Data provided ::

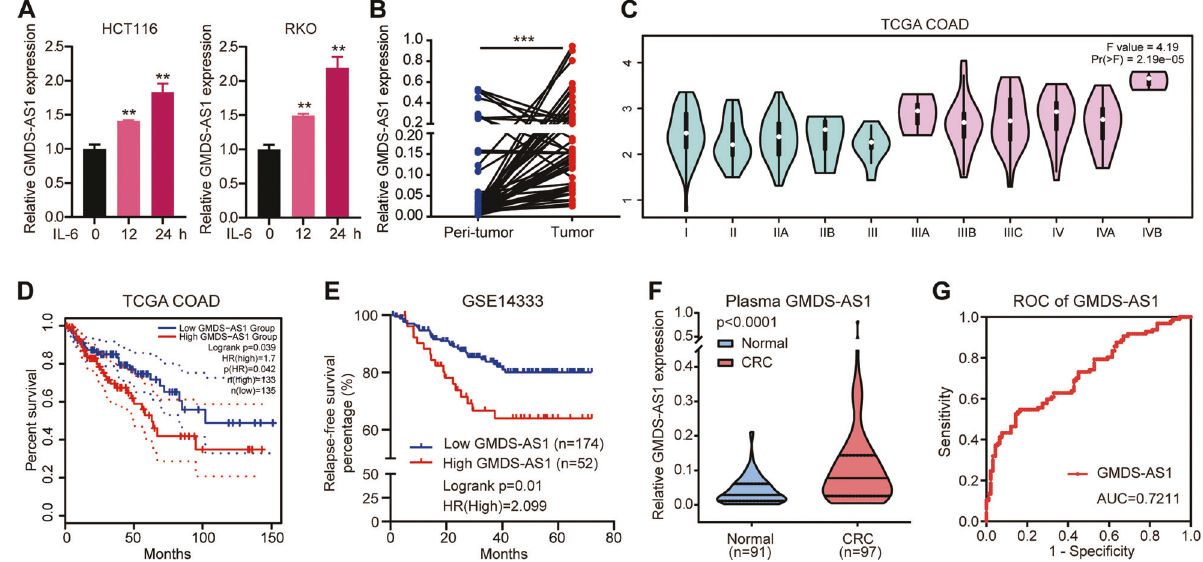
Fig. 1 GMDS-AS1 indicates poor clinical outcomes in CRC. A Validation of GMDS-AS1 expression induced by IL-6 (10 ng/ml) through quantitative real-time PCR. B GMDS-AS1 RNA levels in 50 pairs of CRC tissues and adjacent normal tissues were detected by qPCR. *** p < 0.001. C Relative GMDS-AS1 RNA expression in 478 CRC patients in the TCGA COAD dataset cohort. High GMDS-AS1 positively correlated with later TNM stages. D Kaplan – Meier analyses showing the correlation between GMDS-AS1 RNA levels and overall survival in 268 TCGA COAD patients. The CRC patients were strati fi ed on the basis of the median GMDS-AS1 RNA level (log-rank test). C , D The fi gure was generated with GEPIA2. E Kaplan – Meier analyses of the correlation between GMDS-AS1 RNA levels and relapse-free survival in 226 CRC patients in the Tumor Colon-Sieber-290-MAS5.0-u133p2 cohort (GSE14333). Patients were strati fi ed on the basis of the upper quartile GMDS- AS1 value. F The expression levels of GMDS-AS1 were measured in CRC plasma samples from 97 CRC patients and 91 patients with gastrointestinal in fl ammation serving as control individuals by qPCR. The Mann – Whitney U test was performed to determine statistical signi fi cance. G Receiver-operating characteristic (ROC) curves and the corresponding area under the curve (AUC) values for the plasma GMDS- AS1 data presented in F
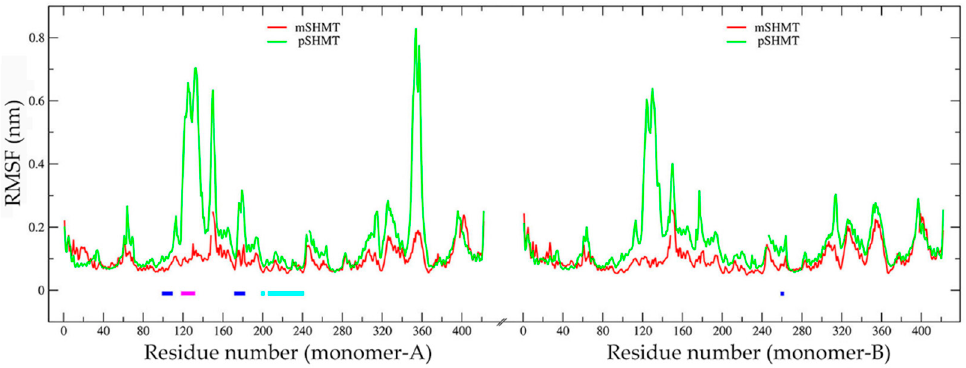
Figure 3. Per-residue C α Root-mean-square fluctuation (RMSF) profiles of mSHMT (red line) and pSHMT (green line). Residues that constitute the “floor” (residues 197–204 and 213–242), “walls” (inner “wall”: residues 97–110 from the monomer-A and 258–264 from the monomer-B; outer “wall”: residues 174–182 from the monomer-A), and “roof” (residues 118–133) of the active site in the monomer-A are indicated above the horizontal axis by line segments colored in cyan, blue, and magenta, respectively.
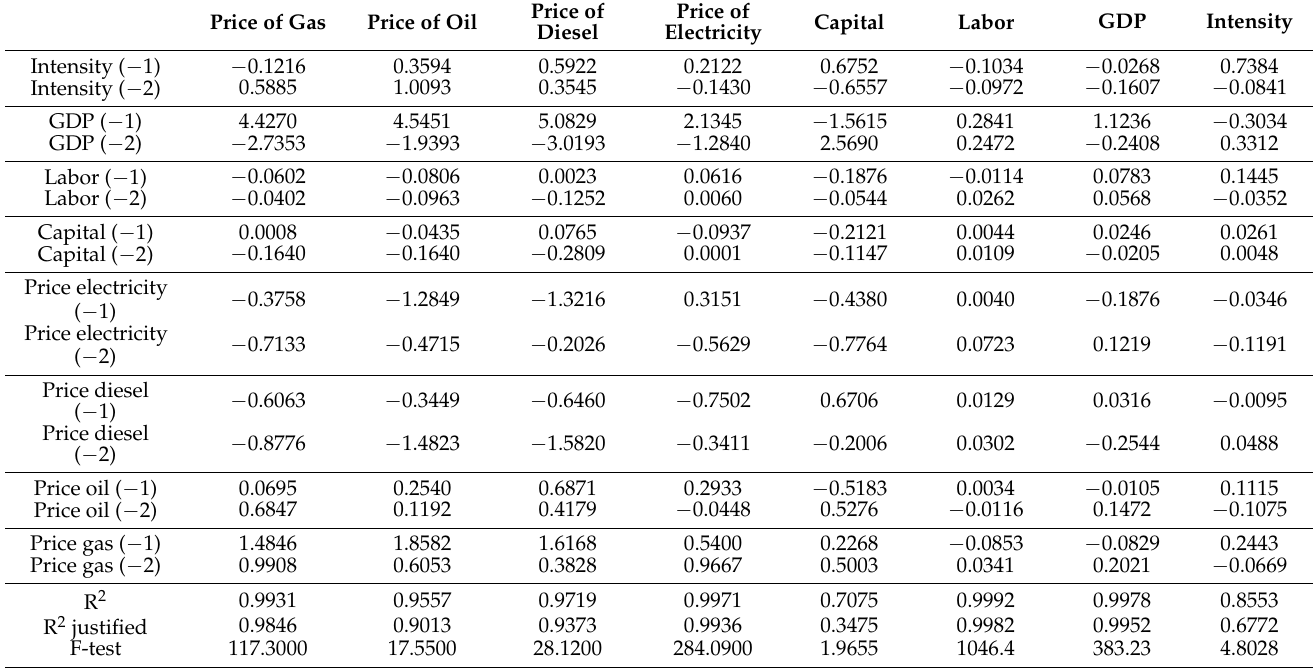
Table 5. Initial results of the developed autoregressive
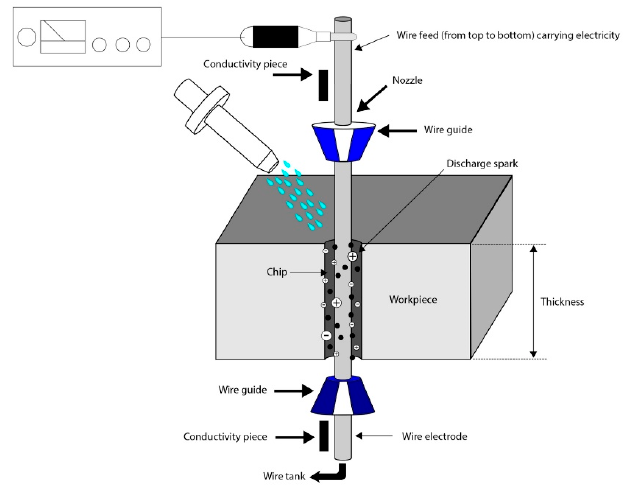
Figure 6 . Measurement of Amplitude in Vibration - Assisted EDM Process .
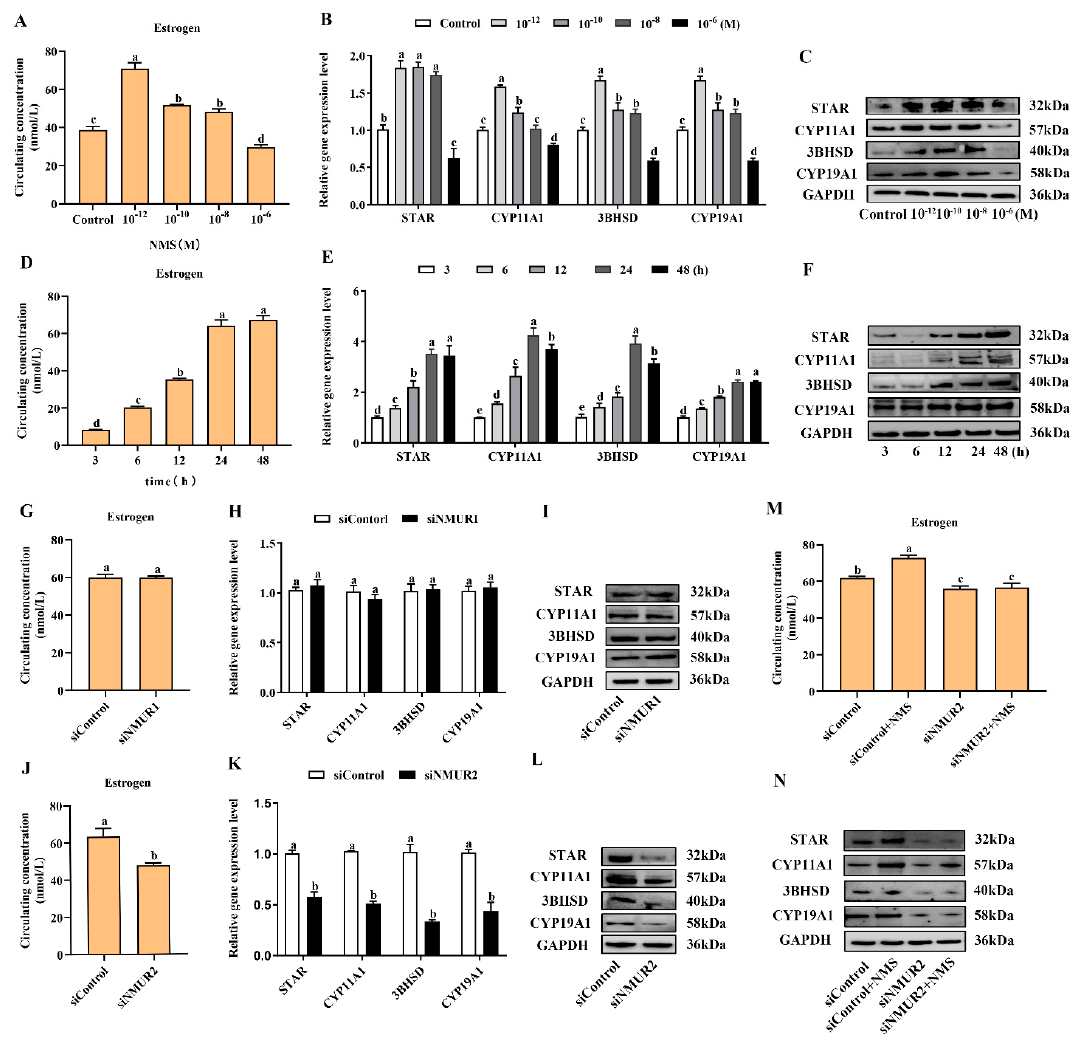
Figure 3. Effects of NMS treatment and knockdown of NMUR2 on steroid hormone synthesis in goat granulosa cells. ( A ) The level of estrogen secretion under NMS treatment at different concentrations (10 − 12 , 10 − 10 , 10 − 8 and 10 − 6 M) in goat GCs. ( B ) The mRNA expressions of STAR, CYP11A1, 3BHSD, and CYP19A1 under NMS treatment at different concentrations were detected by qPCR. ( C ) The protein expressions of STAR, CYP11A1, 3BHSD, and CYP19A1 under NMS treatment at different concentrations were detected by Western blot. ( D ) The level of estrogen secretion under NMS (10 − 12 M) treatment for different treatment times (3, 6, 12, 24 and 48 h) in goat GCs. ( E ) The mRNA expressions of STAR, CYP11A1, 3BHSD, and CYP19A1 under NMS (10 − 12 M) treatment at different treatment times were detected by qPCR. ( F ) The protein expression of STAR, CYP11A1, 3BHSD, and CYP19A1 under NMS (10 − 12 M) treatment at different treatment times by Western blot. ( G ) The effect of siNMUR1 treatment on estrogen secretion level. ( H ) The effect of siNMUR1 treatment on STAR, CYP11A1, 3BHSD, and CYP19A1 mRNA expression. ( I ) The effect of siNMUR1 treatment on STAR, CYP11A1, 3BHSD, and CYP19A1 protein expression. ( J ) The effect of siNMUR2 treatment on estrogen secretion level. ( K ) The effect of siNMUR2 treatment on STAR, CYP11A1, 3BHSD and CYP19A1 mRNA expression. ( L ) The effect of siNMUR2 treatment on STAR, CYP11A1, 3BHSD and CYP19A1 protein expression. ( M ) The effect of siNMUR2 and NMS cotreatment on estrogen secretion. ( N ) The effect of siNMUR2 and NMS cotreatment on STAR, CYP11A1, 3BHSD, and CYP19A1 protein expression. Data are expressed as fold change and are presented as mean ± S.E.M. of the results obtained in at least three independent experiments. Different letters indicate significant differences in the expressions between the groups ( p <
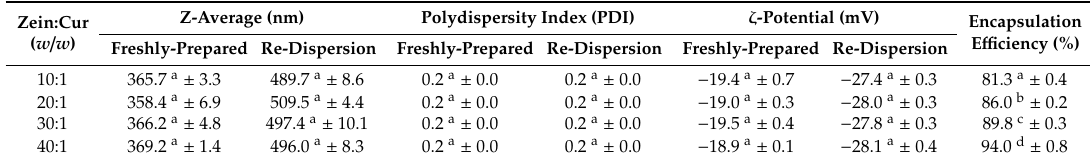
Table 2. Characteristic data of the Cur ‐ loaded zein ‐ caseinate ‐ pectin particles a .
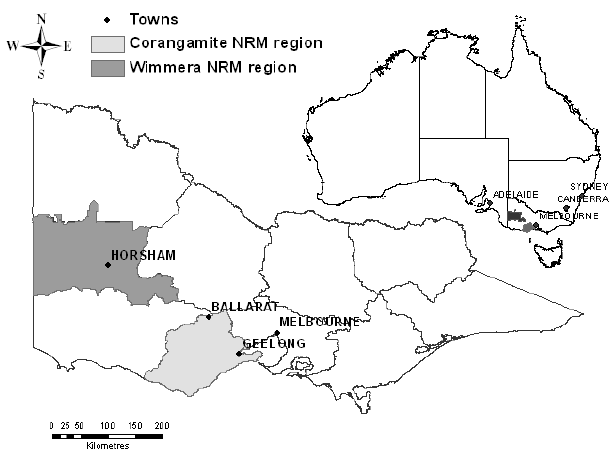
Fig. 1 . The Wimmera and Corangamite natural resource management (NRM) regions, Victoria,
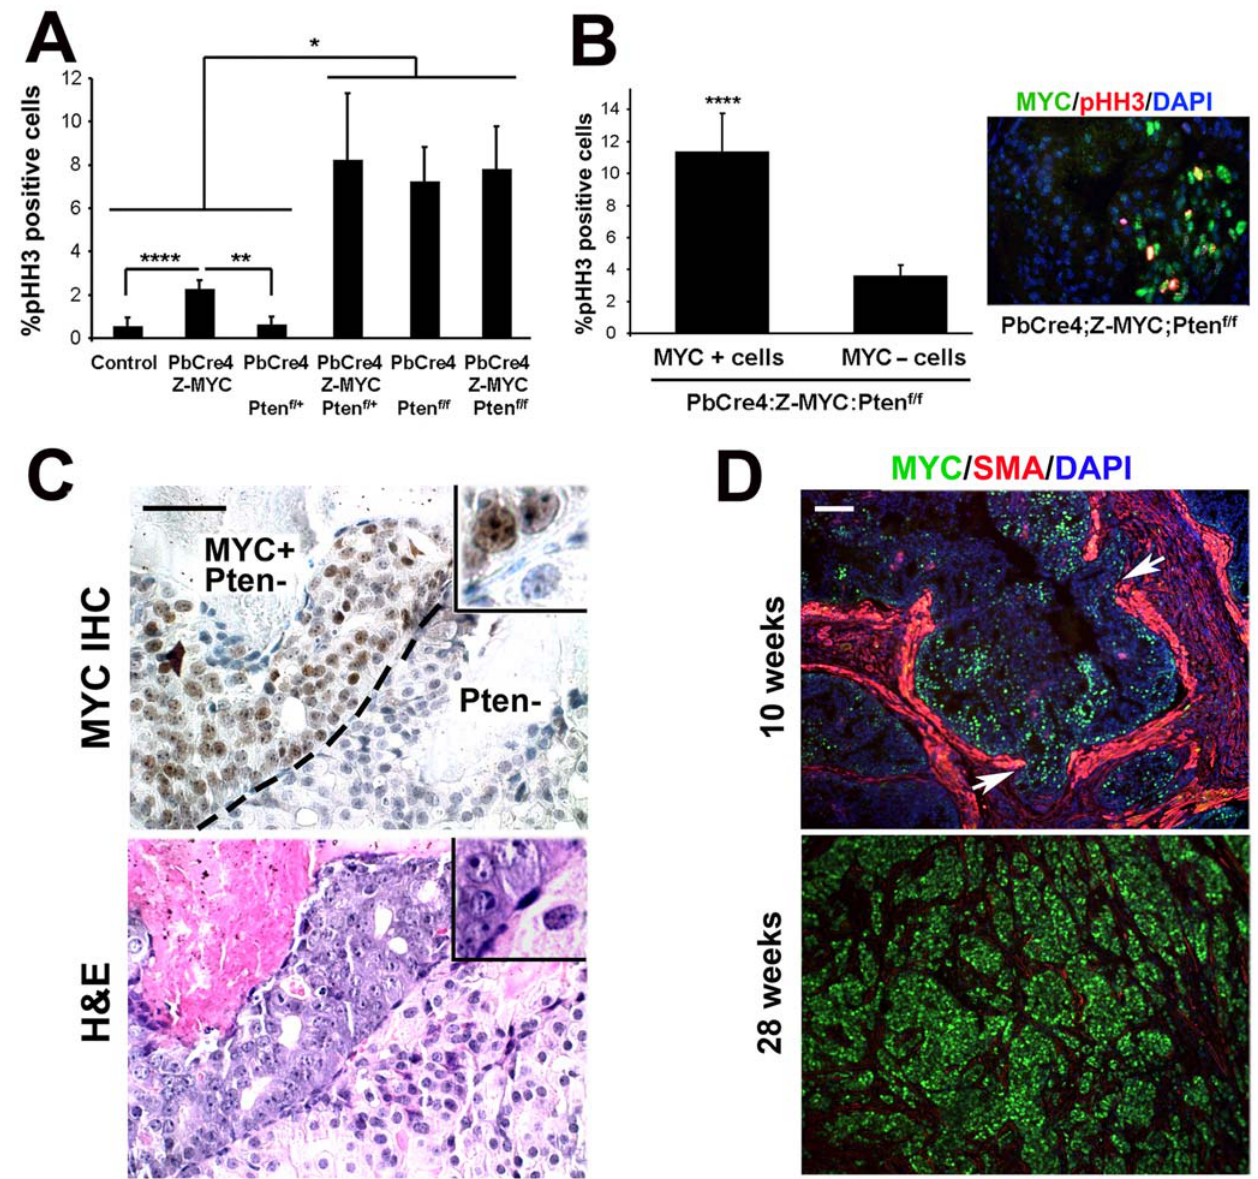
Figure 5. c-MYC expression increases the proliferation and tumorigenicity of Pten -deficient cells. (A) Proliferation was determined by analysis of phospho-histone H3 staining. (B) Phospho-histone H3 index in c-MYC-positive or c-MYC-negative cells in PbCre4;Z-MYC;Pten f/f prostates. Inset: double staining shows colocalization of phospho-histone H3 with c-MYC in PbCre4;Z-MYC;Pten f/f prostate. N=3–4 mice per group. * p , 0.05, ** p , 0.005, **** p , 0.01. (C) c-MYC staining identifies MYC-expressing cells next to MYC-negative cells in the same gland of PbCre4;Z-MYC;Pten f/f mouse prostate. An adjacent H&E-stained section is also shown. Note distinct, higher grade pathology of c-MYC + cells. Scale bar: 50 m m. (D) c- MYC + ;Pten -null cells outcompete Pten -null cells. Prostates from 10-week-old and 28-week-old PbCre4;Z-MYC;Pten f/f mice were stained for c-MYC and smooth muscle actin. At 10 weeks, c-MYC expression is focal; at 28 weeks, it is uniform. Arrows indicate discontinuity of smooth muscle actin (focal micro-invasion). Scale bar: 100 m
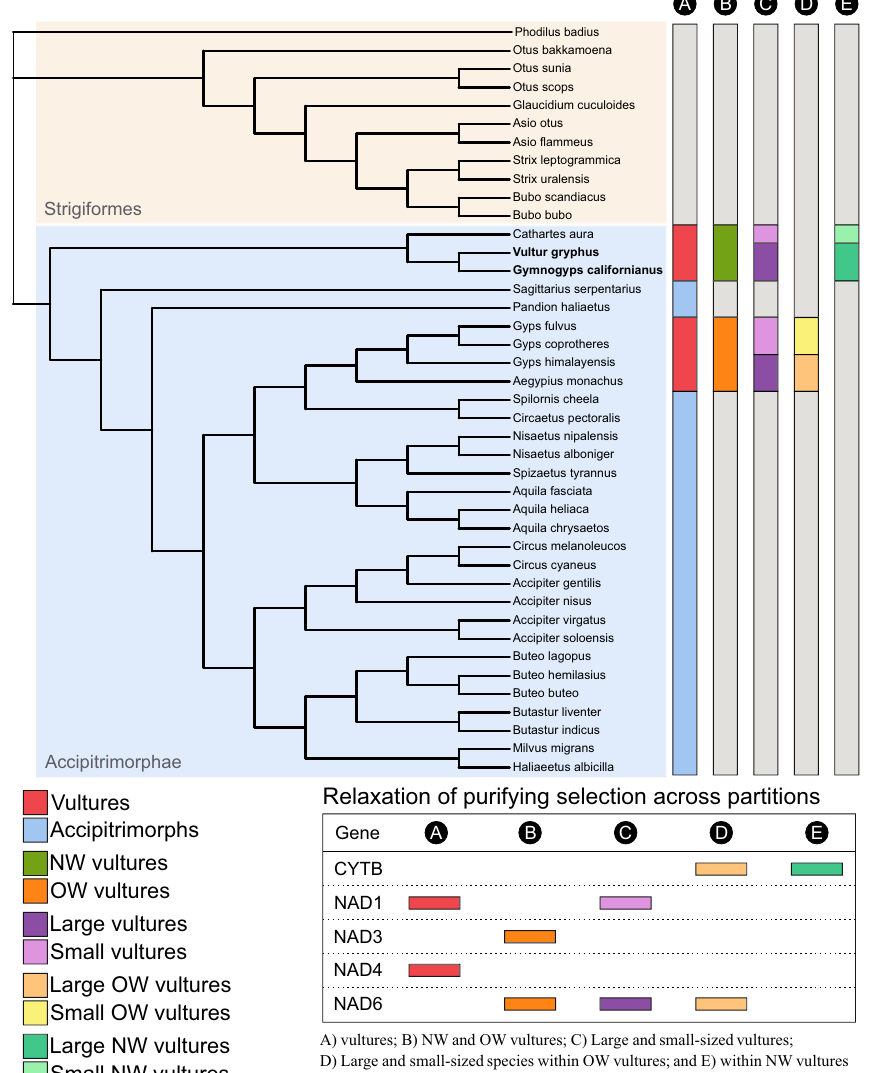
Figure 4. Phylogenetic tree of raptors (Afroaves clade), based on mitochondrial PCGs. Clade partitions (comparisons) are denoted with letters ( A – E ), while colored bars indicate target groups of the clade model analysis. The bottom table summarizes the results of genes exhibiting significant selective relaxation for each partition. The tree was obtained with FigTree 1.4.4 (https:// anaco nda. org/ bioco nda/ figtr ee) and the figure was edited with Inkscape 1.1 (http:// www. inksc ape.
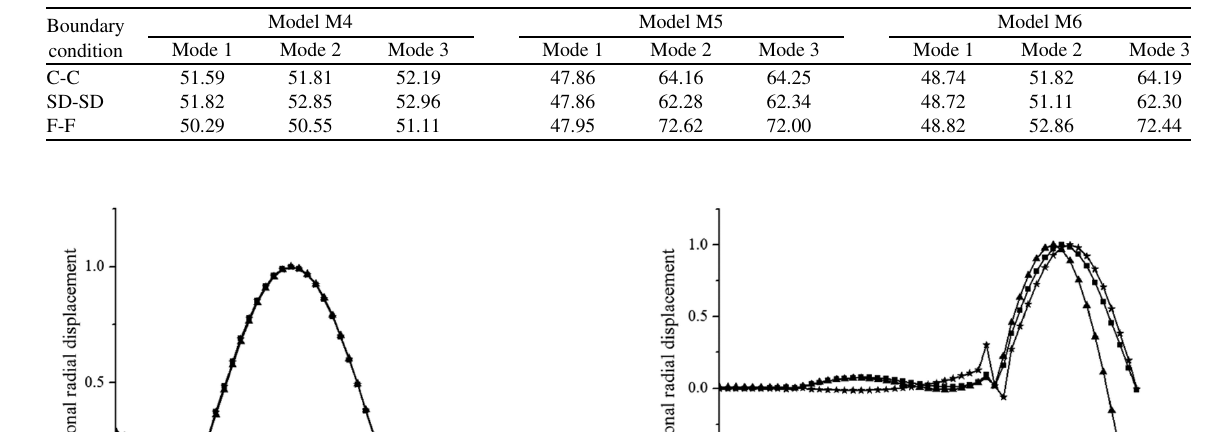
Table 8 Natural frequencies of model M4,model M5 and model M6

Exercise details ::
Using the entries above, transcribe exactly from the line that has "Figure 3. Effects" through the line that has "Fig. 1 . The". Pictures are dropped.

Solution to this task ::
Figure 3. Effects of NMS treatment and knockdown of NMUR2 on steroid hormone synthesis in goat granulosa cells. ( A ) The level of estrogen secretion under NMS treatment at different concentrations (10 − 12 , 10 − 10 , 10 − 8 and 10 − 6 M) in goat GCs. ( B ) The mRNA expressions of STAR, CYP11A1, 3BHSD, and CYP19A1 under NMS treatment at different concentrations were detected by qPCR. ( C ) The protein expressions of STAR, CYP11A1, 3BHSD, and CYP19A1 under NMS treatment at different concentrations were detected by Western blot. ( D ) The level of estrogen secretion under NMS (10 − 12 M) treatment for different treatment times (3, 6, 12, 24 and 48 h) in goat GCs. ( E ) The mRNA expressions of STAR, CYP11A1, 3BHSD, and CYP19A1 under NMS (10 − 12 M) treatment at different treatment times were detected by qPCR. ( F ) The protein expression of STAR, CYP11A1, 3BHSD, and CYP19A1 under NMS (10 − 12 M) treatment at different treatment times by Western blot. ( G ) The effect of siNMUR1 treatment on estrogen secretion level. ( H ) The effect of siNMUR1 treatment on STAR, CYP11A1, 3BHSD, and CYP19A1 mRNA expression. ( I ) The effect of siNMUR1 treatment on STAR, CYP11A1, 3BHSD, and CYP19A1 protein expression. ( J ) The effect of siNMUR2 treatment on estrogen secretion level. ( K ) The effect of siNMUR2 treatment on STAR, CYP11A1, 3BHSD and CYP19A1 mRNA expression. ( L ) The effect of siNMUR2 treatment on STAR, CYP11A1, 3BHSD and CYP19A1 protein expression. ( M ) The effect of siNMUR2 and NMS cotreatment on estrogen secretion. ( N ) The effect of siNMUR2 and NMS cotreatment on STAR, CYP11A1, 3BHSD, and CYP19A1 protein expression. Data are expressed as fold change and are presented as mean ± S.E.M. of the results obtained in at least three independent experiments. Different letters indicate significant differences in the expressions between the groups ( p <
Table 2. Characteristic data of the Cur ‐ loaded zein ‐ caseinate ‐ pectin particles a .
Fig. 1 . The Wimmera and Corangamite natural resource management (NRM) regions, Victoria,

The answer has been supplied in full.